猛得一下,从第三人处听闻当年细节,仿佛场景重现。可是,他明明见的是卫小姑娘,信说的却是幼薇郡主,柳庭璋觉得耳边鼓噪、心乱如麻、头脑嗡嗡然。
他甚至有一瞬间以为,信是不知从何处知晓了他见过卫小姑娘,故意安在他家妹妹身上,以此捉弄自己。
不过稍微动脑想想,也知这样的猜想才是无稽之谈。信先生何必如此行事呢?毫无缘由,全无动机,所以,信先生津津乐道的,想必是确有其事,起码是信先生认知中的真事。
柳庭璋心内如同掀起惊涛骇浪,颠覆了他多年来的认知。他简直不敢相信,难道说,卫小姑娘就是幼薇郡主?

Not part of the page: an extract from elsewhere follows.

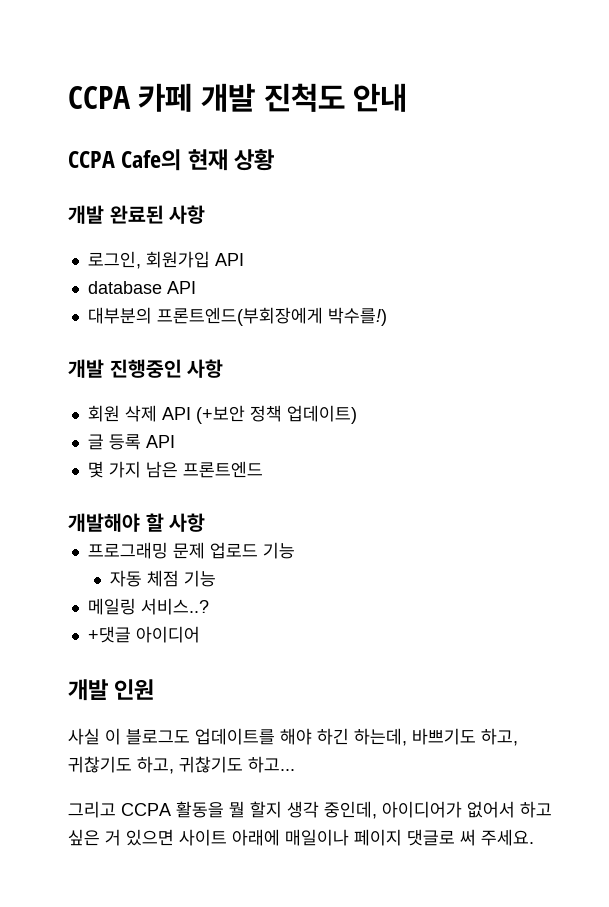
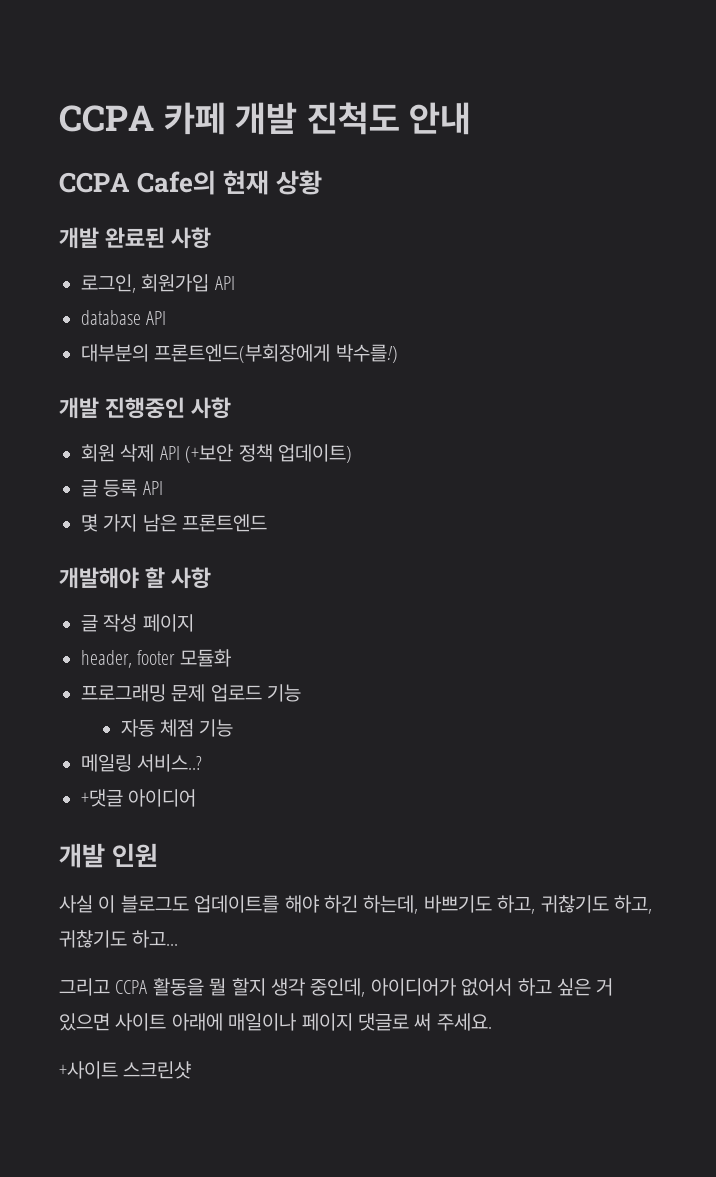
(206, 522) none -> [81,614,194,632] [81,649,231,668] // 글 작성 페이지 // header, footer 모듈화
(534, 837) none -> [59,1061,192,1079] // +사이트 스크린샷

那么,卫夫子,在纸上教导自己多年的那位高人,又是谁?
然而,就在柳庭璋插话想要确认后,信好像被点醒一般,再也不谈孟州旧事,千方百计地回避,谈起风花雪月、市井趣事来。
柳庭璋发现探问无望,只好在心底存下疑问,准备开诚布公地直接去问询夫子。
后半截子,柳庭璋与信闲聊,明显心不在焉、频频走神,甚至前言不搭后语。
幸而,信明白其中缘由,自忖柳庭璋还在为见过所谓郡主而回不了神,也没有计较,适时告辞而去。
信离开后,先是到息县几处茶楼辞行,再回云州住所,然后安顿下来才给顾采薇写信,说起自己到柳庭璋家中做客说漏嘴一事,也问妹妹讨个主意,自己想要亲近柳庭璋,关于他是文曲星君下凡之事,是否可以告知其人。
他与京城亲人信函、物件往来,诚王府会通过驿站传送到他云州住址,稳妥快捷,从无错漏。而信自认不再是皇室中人,一股子傲气让他不再使用公器,反而托付给民间送信的镖局、杂店等,在速度上自然无法与来件相提并论,总要慢上一拍。